I have mentioned in several blog posts over the years that Charles de Lint is one of my favorite authors. I read a few of his novels in the early to mid-1990s when he was the big name in fantasy fiction. His contemporary fantasy novels and short stories (set in his fictional city of Newford) breathed fresh air into the genre that had mostly produced Tolkien inspired books. de Lint’s ability to bring magic into the contemporary world made me become a fan of fantasy literature and has inspired me as an author.
I read Memory and Dream when it was first published October 1994 and remembered really enjoying it. It’s interesting to re-read a book over two decades later. I did that with his novel, The Little Country and the short-story collections, Dreams Underfoot and The Ivory and the Horn. Memory and Dream will complete this quartet of re-reads from de Lint.
It is the story of Isabelle Copley, a young artist who lives in the city of Newford. Memory and Dream chronicles her artistic journey from the early 1970s as a university student to the early 1990s as a professional artist. As a university student, Copley learned under famed and reclusive artist, Vincent Rushkin. Rushkin helped Copley with her gift of being able to paint images so vivid that they come to life. However, Isabelle’s gift comes with a price for studying under Rushkin.

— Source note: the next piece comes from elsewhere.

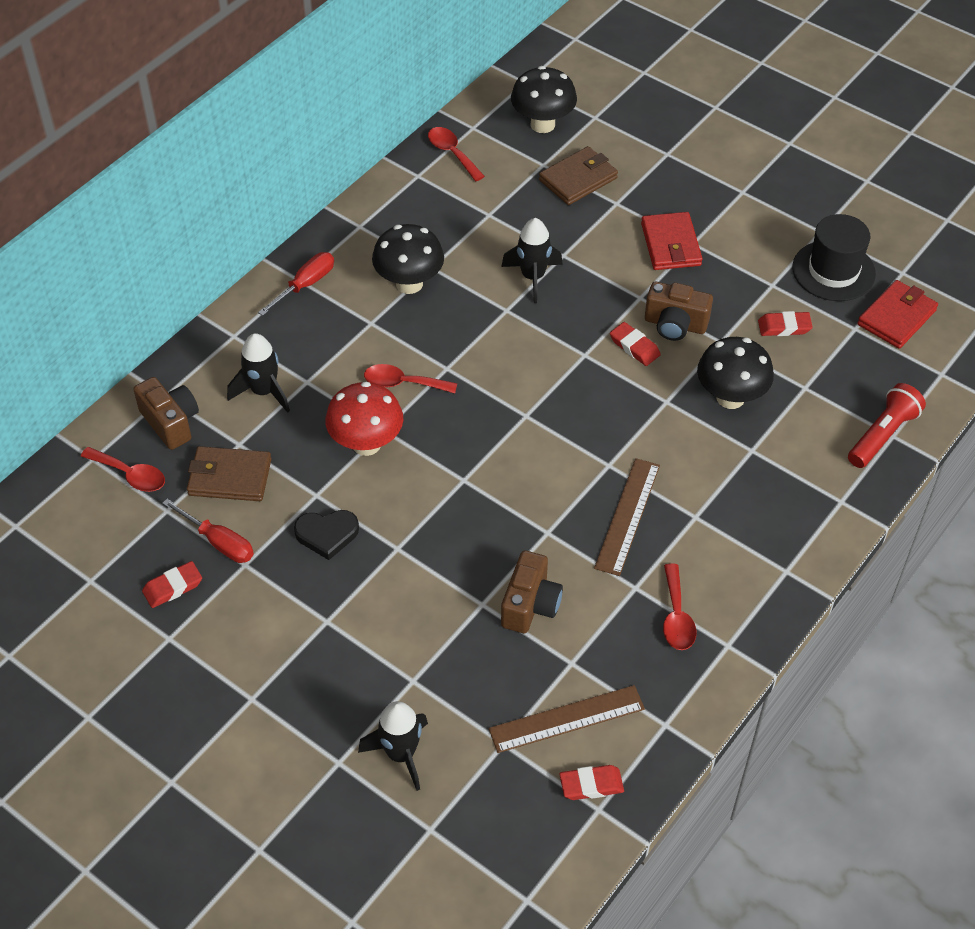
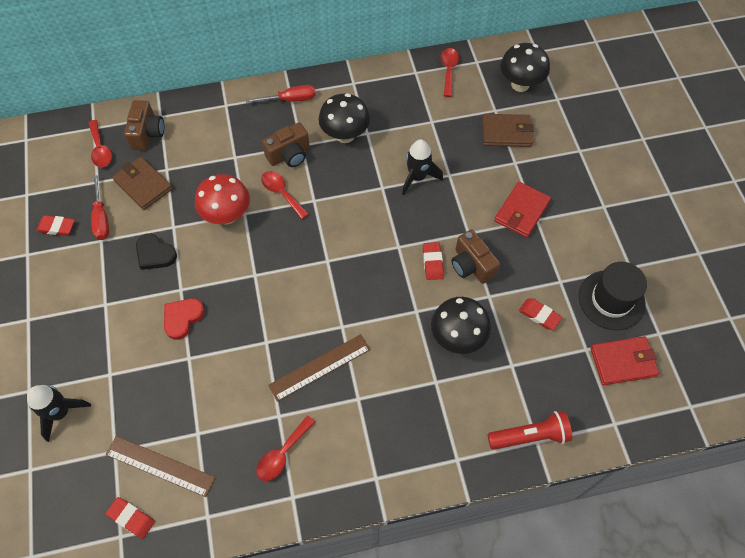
camera: 40 degrees right, 10 degrees up
black rocket [227,333,290,413] -> none
brown camera [501,551,563,633] -> brown camera moved to [262,122,310,167]
none -> red heart [164,298,205,340]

Isabelle brought to life artistic images that are called numena and they suffered danger by coming into the real world. Their existence was under threat by Rushkin and Isabelle has to become their savior.
de Lint does an excellent job of writing a story with two timelines and creating a cast of characters I enjoyed reading. Memory and Dream explores the nature of art and its ability to change culture. On the surface, it may seem to be a quixotic pursuit. However, the story shows that art has a greater influence that one could ever expect.
I enjoyed reading Memory and Dream and my initial feelings when I first read it in 1994 returned. It is a page turner, and I had an enjoyable reading experience. It will be one of my favorite reads of 2019.